> **Material supplied**

______________________________

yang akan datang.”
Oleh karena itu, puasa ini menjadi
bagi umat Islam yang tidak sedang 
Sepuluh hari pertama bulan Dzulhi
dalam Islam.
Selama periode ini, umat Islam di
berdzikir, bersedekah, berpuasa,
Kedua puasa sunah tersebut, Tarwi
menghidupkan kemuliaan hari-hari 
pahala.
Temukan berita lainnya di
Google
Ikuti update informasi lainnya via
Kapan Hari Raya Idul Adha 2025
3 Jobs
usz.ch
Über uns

______________________________

> **To do**
With the line that contains "dalam Islam." as the start, output every line through the end of the entries exactly. Add no other lines.

> **Completed task**
dalam Islam.
Selama periode ini, umat Islam di
berdzikir, bersedekah, berpuasa,
Kedua puasa sunah tersebut, Tarwi
menghidupkan kemuliaan hari-hari 
pahala.
Temukan berita lainnya di
Google
Ikuti update informasi lainnya via
Kapan Hari Raya Idul Adha 2025
3 Jobs
usz.ch
Über uns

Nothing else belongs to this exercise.